Il gruppo che sta dietro a TP è formato da giovani provenienti da tutta Italia, laureati o specializzati nei temi del giornalismo, della statistica e delle scienze sociali, che hanno deciso di portare avanti un progetto fondato su due pilastri: l’indipendenza e la qualità dell’analisi. I modelli di riferimento a cui si ispira il lavoro di TP sono i grandi siti tematici americani (FiveThirtyEight.com,  Politico.com, Pollster.com tra gli altri).

Oltre all’aspetto informativo e interattivo – curato dalla redazione del sito con aggiornamenti, approfondimenti, analisi e una community – ricoprono un ruolo centrale anche le inchieste d’opinione direttamente realizzate da TP, che si avvale di una metodologia molto nota all’estero (il caso di scuola è YouGov in Gran Bretagna) ma ancora poco praticata in Italia: quello delle indagini CAWI (Computer Assisted Web Interviewing).

Si tratta di una modalità di sondaggio realizzata tramite un grande numero di navigatori Internet, riparametrato in base alle caratteristiche socio-demografiche più importanti (sesso, età, titolo di studio, frequenza a messa, professione e regione di residenza) così da ottenere un campione attendibile della popolazione italiana in rapporto alle statistiche Istat e Itanes.

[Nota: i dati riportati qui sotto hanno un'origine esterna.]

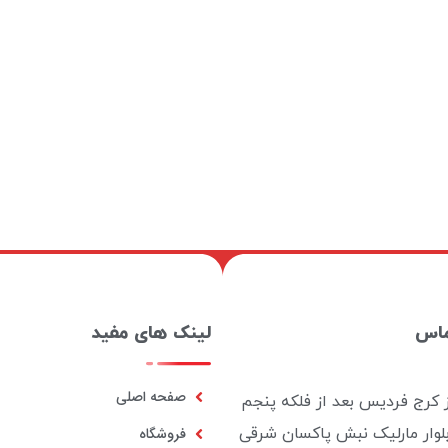
ماس
لینک های مفید
صفحه اصلی
ز کرج فردیس بعد از فلکه پنجم
بلوار مارلیک نبش پاکسان شرقی
فروشگاه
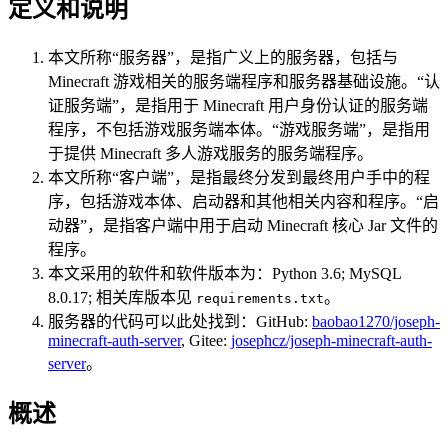
定义和说明
本文所称“服务器”，是指广义上的服务器，包括与
Minecraft 游戏相关的服务端程序和服务器基础设施。“认
证服务端”，是指用于 Minecraft 用户身份认证的服务端
程序，不包括游戏服务端本体。“游戏服务端”，是指用
于提供 Minecraft 多人游戏服务的服务端程序。
本文所称“客户端”，是指最终分发到最终用户手中的程
序，包括游戏本体、启动器和其他相关内容和程序。“启
动器”，是指客户端中用于启动 Minecraft 核心 Jar 文件的
程序。
本文采用的软件和软件版本为：Python 3.6; MySQL
8.0.17; 相关库版本见
。
requirements.txt
服务器的代码可以此处找到：GitHub:
baobao1270/joseph-
minecraft-auth-server
, Gitee:
josephcz/joseph-minecraft-auth-
server
。
概述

Oltre a rendere possibili indubbie agevolazioni pratiche (i costi e i tempi di realizzazione possono essere radicalmente abbattuti), il sistema CAWI ha almeno due vantaggi metodologici. Primo, permette all’utente che compila il sondaggio di scegliere quando inserire le sue risposte e di farlo con tutta calma. Secondo, tende a raccogliere risposte più sincere perché il questionario è completamente anonimo e l’intervistato non si sente giudicato da un operatore con cui deve interagire a voce.

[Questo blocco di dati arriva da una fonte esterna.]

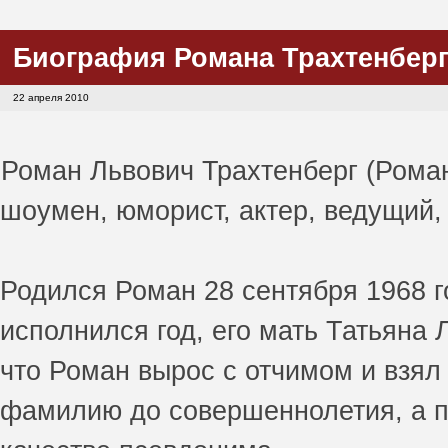
Биография Романа Трахтенберг
22 апреля 2010
Роман Львович Трахтенберг (Роман 
шоумен, юморист, актер, ведущий,
Родился Роман 28 сентября 1968 г
исполнился год, его мать Татьяна
что Роман вырос с отчимом и взял
фамилию до совершеннолетия, а п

Grazie all’ampiezza del campione raccolto con questo metodo è inoltre possibile ottenere dai sondaggi anche dati disaggregati per fascia d’età, titolo di studio o qualunque altro parametro socio-demografico che si rivelano molto interessanti per analisi sulle dinamiche delle intenzioni di voto o delle opinioni espresse dagli intervistati.

Tra le esperienze già maturate sul piano dei sondaggi con metodo CAWI è possibile ricordare, nel 2009, il monitoraggio delle elezioni europee realizzato con Affaritaliani.it (2009) e la consolidata collaborazione con LaStampa.it, che si è concretizzata in rilevazioni pre-elettorali sul voto amministrativo e le primarie del Pd e in instant poll condotti il giorno stesso delle elezioni (2009).

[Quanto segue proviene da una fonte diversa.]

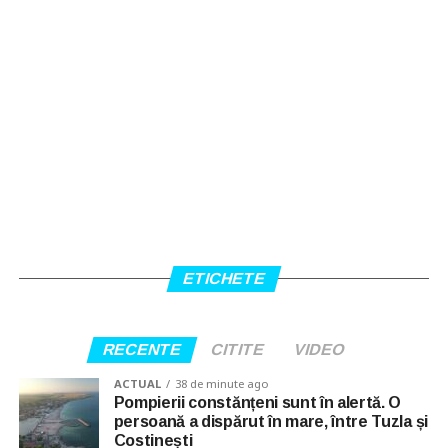
ETICHETE
RECENTE
CITITE
VIDEO
ACTUAL
38 de minute ago
Pompierii constănțeni sunt în alertă. O
persoană a dispărut în mare, între Tuzla și
Costinești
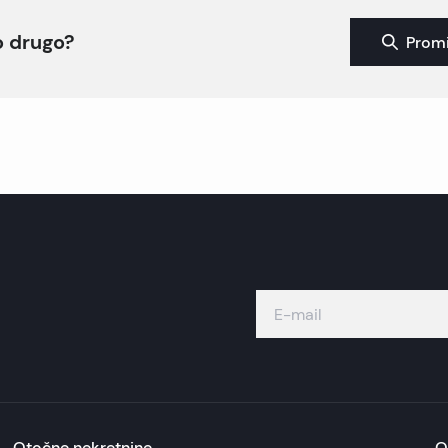
to drugo?
Promi
Otočne nekretnine
O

Termometro Politico ha anche lavorato nel corso degli ultimi quattro anni a un modello di proiezione dei risultati elettorali a partire da sezioni-campione, che ha dato ottimi risultati in occasione delle elezioni comunali di Torino (2006), Vicenza e Roma (2008), Bologna, Firenze, Biella, Verbania e Padova (2009), delle provinciali di Torino (2009) e delle regionali in Abruzzo (2008) e Sardegna (2009).

Nulla di tutto questo sarebbe potuto nascere senza i forum di Politica On Line, per i quali molti di noi sono passati, e senza l'ingegno di Maurizio, nome di battaglia Brunik, che ha termometrato prima di tutti quanti.